(Dataset excerpts)
"""
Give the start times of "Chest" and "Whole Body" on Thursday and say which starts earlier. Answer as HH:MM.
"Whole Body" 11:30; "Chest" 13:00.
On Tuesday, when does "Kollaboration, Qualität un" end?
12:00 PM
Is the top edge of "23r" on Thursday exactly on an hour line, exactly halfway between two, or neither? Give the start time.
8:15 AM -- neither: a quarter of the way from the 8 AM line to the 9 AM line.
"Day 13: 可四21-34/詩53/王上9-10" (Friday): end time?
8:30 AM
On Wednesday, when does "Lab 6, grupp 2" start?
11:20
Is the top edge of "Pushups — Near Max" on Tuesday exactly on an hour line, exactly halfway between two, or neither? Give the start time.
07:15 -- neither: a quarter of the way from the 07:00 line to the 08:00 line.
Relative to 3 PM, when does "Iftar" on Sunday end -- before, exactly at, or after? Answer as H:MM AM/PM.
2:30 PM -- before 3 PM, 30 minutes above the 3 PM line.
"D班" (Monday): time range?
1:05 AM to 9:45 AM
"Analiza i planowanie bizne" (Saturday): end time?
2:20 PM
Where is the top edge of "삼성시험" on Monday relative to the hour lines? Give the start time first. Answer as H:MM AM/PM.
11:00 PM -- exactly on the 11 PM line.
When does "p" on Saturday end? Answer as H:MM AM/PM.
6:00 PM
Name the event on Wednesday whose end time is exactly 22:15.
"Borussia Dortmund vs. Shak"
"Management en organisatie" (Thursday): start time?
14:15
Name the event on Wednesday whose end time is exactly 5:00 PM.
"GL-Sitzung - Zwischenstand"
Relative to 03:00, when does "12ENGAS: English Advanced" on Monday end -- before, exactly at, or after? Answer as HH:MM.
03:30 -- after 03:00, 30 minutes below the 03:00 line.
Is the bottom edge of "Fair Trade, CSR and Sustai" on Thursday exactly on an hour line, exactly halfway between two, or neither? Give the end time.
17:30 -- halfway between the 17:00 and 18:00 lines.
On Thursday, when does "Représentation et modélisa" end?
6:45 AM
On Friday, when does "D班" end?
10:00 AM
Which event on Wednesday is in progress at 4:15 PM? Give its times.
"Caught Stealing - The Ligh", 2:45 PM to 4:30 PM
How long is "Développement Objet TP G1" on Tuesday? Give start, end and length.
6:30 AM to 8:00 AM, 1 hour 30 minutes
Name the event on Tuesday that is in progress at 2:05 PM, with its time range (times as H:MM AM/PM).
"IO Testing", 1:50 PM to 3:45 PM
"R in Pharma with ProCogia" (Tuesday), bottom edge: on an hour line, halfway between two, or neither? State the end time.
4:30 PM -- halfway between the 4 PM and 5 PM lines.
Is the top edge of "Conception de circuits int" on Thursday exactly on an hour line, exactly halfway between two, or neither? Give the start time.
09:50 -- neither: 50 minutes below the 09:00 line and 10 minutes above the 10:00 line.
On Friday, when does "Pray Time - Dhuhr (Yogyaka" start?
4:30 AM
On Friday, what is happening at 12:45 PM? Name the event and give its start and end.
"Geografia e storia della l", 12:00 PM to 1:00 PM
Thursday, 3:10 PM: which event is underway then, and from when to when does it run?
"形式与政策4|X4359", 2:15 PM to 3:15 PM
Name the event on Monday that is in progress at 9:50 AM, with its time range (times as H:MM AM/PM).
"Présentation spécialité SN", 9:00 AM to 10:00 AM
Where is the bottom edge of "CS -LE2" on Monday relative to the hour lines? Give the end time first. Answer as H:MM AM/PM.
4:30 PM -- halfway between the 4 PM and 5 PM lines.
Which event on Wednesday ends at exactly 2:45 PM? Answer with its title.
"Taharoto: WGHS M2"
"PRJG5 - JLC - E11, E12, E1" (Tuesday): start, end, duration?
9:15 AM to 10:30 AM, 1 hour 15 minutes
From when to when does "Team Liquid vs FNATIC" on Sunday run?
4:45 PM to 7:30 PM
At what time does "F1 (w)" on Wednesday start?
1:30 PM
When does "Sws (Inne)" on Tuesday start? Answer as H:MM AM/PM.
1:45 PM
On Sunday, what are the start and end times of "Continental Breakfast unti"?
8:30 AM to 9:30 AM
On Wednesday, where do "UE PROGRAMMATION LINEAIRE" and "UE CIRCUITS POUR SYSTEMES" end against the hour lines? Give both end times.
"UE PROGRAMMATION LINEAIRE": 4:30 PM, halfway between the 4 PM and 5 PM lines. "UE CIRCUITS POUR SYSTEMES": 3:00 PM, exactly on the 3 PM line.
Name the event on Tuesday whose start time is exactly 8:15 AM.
"""
Description of the task | Output all of the items above as a numbered list, leaving out any blank lines.

Worked solution |
1. Give the start times of "Chest" and "Whole Body" on Thursday and say which starts earlier. Answer as HH:MM.
2. "Whole Body" 11:30; "Chest" 13:00.
3. On Tuesday, when does "Kollaboration, Qualität un" end?
4. 12:00 PM
5. Is the top edge of "23r" on Thursday exactly on an hour line, exactly halfway between two, or neither? Give the start time.
6. 8:15 AM -- neither: a quarter of the way from the 8 AM line to the 9 AM line.
7. "Day 13: 可四21-34/詩53/王上9-10" (Friday): end time?
8. 8:30 AM
9. On Wednesday, when does "Lab 6, grupp 2" start?
10. 11:20
11. Is the top edge of "Pushups — Near Max" on Tuesday exactly on an hour line, exactly halfway between two, or neither? Give the start time.
12. 07:15 -- neither: a quarter of the way from the 07:00 line to the 08:00 line.
13. Relative to 3 PM, when does "Iftar" on Sunday end -- before, exactly at, or after? Answer as H:MM AM/PM.
14. 2:30 PM -- before 3 PM, 30 minutes above the 3 PM line.
15. "D班" (Monday): time range?
16. 1:05 AM to 9:45 AM
17. "Analiza i planowanie bizne" (Saturday): end time?
18. 2:20 PM
19. Where is the top edge of "삼성시험" on Monday relative to the hour lines? Give the start time first. Answer as H:MM AM/PM.
20. 11:00 PM -- exactly on the 11 PM line.
21. When does "p" on Saturday end? Answer as H:MM AM/PM.
22. 6:00 PM
23. Name the event on Wednesday whose end time is exactly 22:15.
24. "Borussia Dortmund vs. Shak"
25. "Management en organisatie" (Thursday): start time?
26. 14:15
27. Name the event on Wednesday whose end time is exactly 5:00 PM.
28. "GL-Sitzung - Zwischenstand"
29. Relative to 03:00, when does "12ENGAS: English Advanced" on Monday end -- before, exactly at, or after? Answer as HH:MM.
30. 03:30 -- after 03:00, 30 minutes below the 03:00 line.
31. Is the bottom edge of "Fair Trade, CSR and Sustai" on Thursday exactly on an hour line, exactly halfway between two, or neither? Give the end time.
32. 17:30 -- halfway between the 17:00 and 18:00 lines.
33. On Thursday, when does "Représentation et modélisa" end?
34. 6:45 AM
35. On Friday, when does "D班" end?
36. 10:00 AM
37. Which event on Wednesday is in progress at 4:15 PM? Give its times.
38. "Caught Stealing - The Ligh", 2:45 PM to 4:30 PM
39. How long is "Développement Objet TP G1" on Tuesday? Give start, end and length.
40. 6:30 AM to 8:00 AM, 1 hour 30 minutes
41. Name the event on Tuesday that is in progress at 2:05 PM, with its time range (times as H:MM AM/PM).
42. "IO Testing", 1:50 PM to 3:45 PM
43. "R in Pharma with ProCogia" (Tuesday), bottom edge: on an hour line, halfway between two, or neither? State the end time.
44. 4:30 PM -- halfway between the 4 PM and 5 PM lines.
45. Is the top edge of "Conception de circuits int" on Thursday exactly on an hour line, exactly halfway between two, or neither? Give the start time.
46. 09:50 -- neither: 50 minutes below the 09:00 line and 10 minutes above the 10:00 line.
47. On Friday, when does "Pray Time - Dhuhr (Yogyaka" start?
48. 4:30 AM
49. On Friday, what is happening at 12:45 PM? Name the event and give its start and end.
50. "Geografia e storia della l", 12:00 PM to 1:00 PM
51. Thursday, 3:10 PM: which event is underway then, and from when to when does it run?
52. "形式与政策4|X4359", 2:15 PM to 3:15 PM
53. Name the event on Monday that is in progress at 9:50 AM, with its time range (times as H:MM AM/PM).
54. "Présentation spécialité SN", 9:00 AM to 10:00 AM
55. Where is the bottom edge of "CS -LE2" on Monday relative to the hour lines? Give the end time first. Answer as H:MM AM/PM.
56. 4:30 PM -- halfway between the 4 PM and 5 PM lines.
57. Which event on Wednesday ends at exactly 2:45 PM? Answer with its title.
58. "Taharoto: WGHS M2"
59. "PRJG5 - JLC - E11, E12, E1" (Tuesday): start, end, duration?
60. 9:15 AM to 10:30 AM, 1 hour 15 minutes
61. From when to when does "Team Liquid vs FNATIC" on Sunday run?
62. 4:45 PM to 7:30 PM
63. At what time does "F1 (w)" on Wednesday start?
64. 1:30 PM
65. When does "Sws (Inne)" on Tuesday start? Answer as H:MM AM/PM.
66. 1:45 PM
67. On Sunday, what are the start and end times of "Continental Breakfast unti"?
68. 8:30 AM to 9:30 AM
69. On Wednesday, where do "UE PROGRAMMATION LINEAIRE" and "UE CIRCUITS POUR SYSTEMES" end against the hour lines? Give both end times.
70. "UE PROGRAMMATION LINEAIRE": 4:30 PM, halfway between the 4 PM and 5 PM lines. "UE CIRCUITS POUR SYSTEMES": 3:00 PM, exactly on the 3 PM line.
71. Name the event on Tuesday whose start time is exactly 8:15 AM.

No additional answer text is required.